Summit County authorities are closing the Blue River in Silverthorne for rising whitewater.
This closure runs from just below Dillon Dam to 6th Street Bridge and is good for all watercraft.
“Those of us who have been here a long time know when it’s this high there is inches between the (6th street) bridge and water,” Summit County Sheriff Jaime FitzSimons tells Tom Fricke on the Krystal 93 morning show today.
Denver Water is cranking up outflows at the dam, from 700 cubic feet per second (cfs) yesterday to an estimated 1300 cfs this weekend.
By next week the Blue River could reach 1600 cfs.
That is still below flood stage of 1800 cfs, but the fastest the Blue has run in five years.
“This is something we do when it gets this high,” FitzSimons says. “It’s nothing odd.”
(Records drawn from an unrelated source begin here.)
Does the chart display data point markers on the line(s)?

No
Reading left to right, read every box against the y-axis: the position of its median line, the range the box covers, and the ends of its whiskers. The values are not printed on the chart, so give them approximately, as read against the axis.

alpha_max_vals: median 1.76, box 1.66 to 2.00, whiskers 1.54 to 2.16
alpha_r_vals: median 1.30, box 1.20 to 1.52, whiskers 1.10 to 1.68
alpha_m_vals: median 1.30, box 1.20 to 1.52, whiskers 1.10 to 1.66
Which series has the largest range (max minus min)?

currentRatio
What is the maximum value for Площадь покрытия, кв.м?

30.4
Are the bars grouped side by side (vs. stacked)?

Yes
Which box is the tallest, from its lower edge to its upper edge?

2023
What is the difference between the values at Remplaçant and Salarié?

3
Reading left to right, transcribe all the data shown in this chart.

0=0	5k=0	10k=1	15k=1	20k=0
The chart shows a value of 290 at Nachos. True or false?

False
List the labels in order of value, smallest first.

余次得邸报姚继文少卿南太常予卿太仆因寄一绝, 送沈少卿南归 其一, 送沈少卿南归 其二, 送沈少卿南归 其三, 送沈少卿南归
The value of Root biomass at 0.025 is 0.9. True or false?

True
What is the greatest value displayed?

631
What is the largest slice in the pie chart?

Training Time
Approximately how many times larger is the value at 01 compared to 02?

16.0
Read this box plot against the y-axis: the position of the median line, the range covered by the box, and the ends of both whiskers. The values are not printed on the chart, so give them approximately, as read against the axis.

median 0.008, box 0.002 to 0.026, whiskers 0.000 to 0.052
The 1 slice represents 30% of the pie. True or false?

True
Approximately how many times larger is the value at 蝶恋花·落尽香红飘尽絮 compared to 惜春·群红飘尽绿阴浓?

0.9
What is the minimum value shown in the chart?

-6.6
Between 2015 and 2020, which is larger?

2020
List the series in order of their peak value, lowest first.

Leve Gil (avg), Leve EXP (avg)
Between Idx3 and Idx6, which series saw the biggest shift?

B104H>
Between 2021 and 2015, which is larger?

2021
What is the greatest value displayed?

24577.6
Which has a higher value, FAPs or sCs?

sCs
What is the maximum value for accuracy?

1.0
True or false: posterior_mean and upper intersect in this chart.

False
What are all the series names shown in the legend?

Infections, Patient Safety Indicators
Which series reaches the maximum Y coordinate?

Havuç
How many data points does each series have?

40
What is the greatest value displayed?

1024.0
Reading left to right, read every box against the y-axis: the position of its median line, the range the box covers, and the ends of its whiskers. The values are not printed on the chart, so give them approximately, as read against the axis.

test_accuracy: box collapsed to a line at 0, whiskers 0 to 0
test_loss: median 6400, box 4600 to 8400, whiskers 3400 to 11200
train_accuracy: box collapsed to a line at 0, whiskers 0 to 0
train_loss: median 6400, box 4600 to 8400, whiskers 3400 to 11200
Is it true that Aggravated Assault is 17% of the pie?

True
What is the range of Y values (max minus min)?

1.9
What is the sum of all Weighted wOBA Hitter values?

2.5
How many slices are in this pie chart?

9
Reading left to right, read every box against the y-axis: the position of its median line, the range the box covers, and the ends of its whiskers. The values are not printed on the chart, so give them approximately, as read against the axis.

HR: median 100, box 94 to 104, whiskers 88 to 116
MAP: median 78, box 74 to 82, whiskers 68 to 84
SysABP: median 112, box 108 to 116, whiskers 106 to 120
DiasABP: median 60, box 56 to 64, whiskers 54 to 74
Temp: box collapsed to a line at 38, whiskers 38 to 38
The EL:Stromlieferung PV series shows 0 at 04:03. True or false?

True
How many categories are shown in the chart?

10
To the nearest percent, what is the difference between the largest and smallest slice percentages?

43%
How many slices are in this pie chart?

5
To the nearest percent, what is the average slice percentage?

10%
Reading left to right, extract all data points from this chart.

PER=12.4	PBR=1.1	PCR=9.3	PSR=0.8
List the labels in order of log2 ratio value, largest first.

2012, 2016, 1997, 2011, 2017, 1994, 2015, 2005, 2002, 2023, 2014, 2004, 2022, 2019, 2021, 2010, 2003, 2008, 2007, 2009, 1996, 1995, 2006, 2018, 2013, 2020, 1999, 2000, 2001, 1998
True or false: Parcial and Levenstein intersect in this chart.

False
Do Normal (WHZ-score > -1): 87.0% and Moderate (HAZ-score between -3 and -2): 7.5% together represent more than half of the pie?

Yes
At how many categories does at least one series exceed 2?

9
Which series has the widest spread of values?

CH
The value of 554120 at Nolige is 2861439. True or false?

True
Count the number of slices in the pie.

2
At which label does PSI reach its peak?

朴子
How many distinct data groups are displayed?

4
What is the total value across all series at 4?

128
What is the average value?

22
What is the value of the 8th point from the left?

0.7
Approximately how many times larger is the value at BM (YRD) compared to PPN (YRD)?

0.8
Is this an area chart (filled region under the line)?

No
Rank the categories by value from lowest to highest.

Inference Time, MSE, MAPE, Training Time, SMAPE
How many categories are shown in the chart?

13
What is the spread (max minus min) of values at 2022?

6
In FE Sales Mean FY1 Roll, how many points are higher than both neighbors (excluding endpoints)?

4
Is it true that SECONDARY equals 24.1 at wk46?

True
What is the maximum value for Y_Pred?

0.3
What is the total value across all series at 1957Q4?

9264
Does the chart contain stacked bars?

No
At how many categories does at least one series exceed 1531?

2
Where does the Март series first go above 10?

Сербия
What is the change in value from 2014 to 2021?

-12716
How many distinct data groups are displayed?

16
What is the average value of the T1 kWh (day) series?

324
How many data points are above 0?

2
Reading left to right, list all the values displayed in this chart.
The Blue River closure is good from noon today until water drops below about 1000 cfs. No estimate for when that will happen.
This first week of June has been the hottest of the year in Summit, averaging 52 degrees at the Krystalized Weather Station in Dillon with no overnight freeze. Yesterday was 72 degrees.
Forecasters at the National Weather Service say local temperatures could break the low ‘80s today.
‘These are not normal conditions’
Rivers will be ranging all weekend. So will avalanche danger.
The Colorado Avalanche Information Center issued a special avalanche advisory for the entire state, saying wet slab avalanches are massive right now.
“Change your travel plans to avoid steep slopes if surface crusts become unsupportable and you sink into wet, unconsolidated snow, or you hear collapsing sounds,” CAIC forecasters write in today’s advisory. “These are not normal conditions for early June. Adjust your objectives accordingly.”